Protecting animals on the endangered species list
Botswana, Namibia, South Africa, Zimbabwe and Zambia are calling for permission to break the ban against selling ivory at a meeting of the UN Convention on International Trade in Endangered Species (CITES) in Santiago, Chile, this week.
Since ivory sales were first stopped in 1989 elephant stocks have grown immensely in Africa. This is reason enough for the so-called African range states to be allowed to resume selling the tusks, the five countries argue. They say that elephants aren’t endangered at all, but rather the animals have become a plague, eating up farmers fields and trampling the countryside, villages and even people.
German Environmental Minister Jürgen Trittin, however, categorically rejects loosening the restrictions on the ivory trade. He called on the states participating in the convention to find a balance between economic interests and the protection of endangered species. “Only when the parties overcome their economic selfishness, will they be able to live up to their responsibility for the worldwide protection of endangered species,” he announced.
87 tons for sale
The proposals from the five southern African countries foresee the sale of an initial 87 metric tons of ivory and subsequent quotas of between two and five tons per year. Zambia is calling for permission for a one-off sale of 17,000 kilos of its elephant stock. The southern African states argue that ivory sales benefit local communities and animal conservation programs.
The German Environmental Minister is not alone in his opposition to the plans.
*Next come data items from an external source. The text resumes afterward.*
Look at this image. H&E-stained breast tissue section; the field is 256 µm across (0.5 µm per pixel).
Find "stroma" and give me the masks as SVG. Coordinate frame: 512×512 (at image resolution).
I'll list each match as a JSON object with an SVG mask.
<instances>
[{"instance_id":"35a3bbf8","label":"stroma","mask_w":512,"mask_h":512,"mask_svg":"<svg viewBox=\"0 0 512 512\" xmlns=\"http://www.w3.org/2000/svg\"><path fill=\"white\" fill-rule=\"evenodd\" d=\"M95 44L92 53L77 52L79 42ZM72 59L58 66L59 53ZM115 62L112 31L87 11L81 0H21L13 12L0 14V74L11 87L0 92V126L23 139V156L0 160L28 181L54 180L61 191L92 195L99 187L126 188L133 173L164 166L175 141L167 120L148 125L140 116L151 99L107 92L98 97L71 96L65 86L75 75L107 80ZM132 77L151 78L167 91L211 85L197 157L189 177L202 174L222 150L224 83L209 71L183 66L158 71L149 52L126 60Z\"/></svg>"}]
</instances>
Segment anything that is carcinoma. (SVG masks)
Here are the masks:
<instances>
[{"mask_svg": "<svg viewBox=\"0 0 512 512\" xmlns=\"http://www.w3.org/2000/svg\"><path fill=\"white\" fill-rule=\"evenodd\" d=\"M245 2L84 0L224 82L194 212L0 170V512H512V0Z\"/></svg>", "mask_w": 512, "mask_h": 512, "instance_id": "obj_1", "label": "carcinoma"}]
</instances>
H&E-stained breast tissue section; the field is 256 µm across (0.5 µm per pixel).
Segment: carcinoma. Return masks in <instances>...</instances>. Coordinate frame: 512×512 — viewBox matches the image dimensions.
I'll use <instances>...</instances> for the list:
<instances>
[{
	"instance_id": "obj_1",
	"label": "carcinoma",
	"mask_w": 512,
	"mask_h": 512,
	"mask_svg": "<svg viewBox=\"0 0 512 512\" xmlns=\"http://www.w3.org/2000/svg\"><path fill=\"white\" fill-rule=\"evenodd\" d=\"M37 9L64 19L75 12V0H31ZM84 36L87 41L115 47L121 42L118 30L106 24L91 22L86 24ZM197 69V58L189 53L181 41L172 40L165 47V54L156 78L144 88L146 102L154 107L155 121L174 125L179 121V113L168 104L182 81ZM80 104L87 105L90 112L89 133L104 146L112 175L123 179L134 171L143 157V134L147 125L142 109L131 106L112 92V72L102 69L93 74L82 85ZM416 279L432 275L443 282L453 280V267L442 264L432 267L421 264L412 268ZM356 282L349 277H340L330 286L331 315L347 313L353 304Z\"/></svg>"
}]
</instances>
The EU states have all agreed to oppose the African proposal, though they stopped short of supporting an absolute ban on ivory sales, which Germany favors.
For a worldwide ban
India and Kenya have taken the lead in this respect. The two countries have proposed that all African elephants be categorized under “Appendix I” of CITES, which prohibits international trade with listed species.
Currently the elephant populations in Botswana, Namibia, South Africa and Zimbabwe are listed under Appendix II, which merely calls for regulating trade in elephants and their tusks. Along with numerous environmental organizations, India and Kenya believe that the sale of ivory encourages poaching. India, in particular, is anxious to protect its small population of some 30,000 elephants.
So far there is no reliable data on how many tons of ivory are poached per year. Though CITES has set up programs to monitor the illegal killing of elephants and to track the animals, African governments lack the money and manpower to ensure that the animals are protected.
The UN conference, the 12th of its kind since CITES was adopted in 1973, will be dealing with other equally volatile issues, including a Japanese application to allow trade in bryde’s and minke whales. Participating states will debate proposals for the protection of whale sharks, basking sharks, sea horses and several types of turtles. The sharks’ fins are prized in Asian countries for cooking.
The conference runs from November 3-15.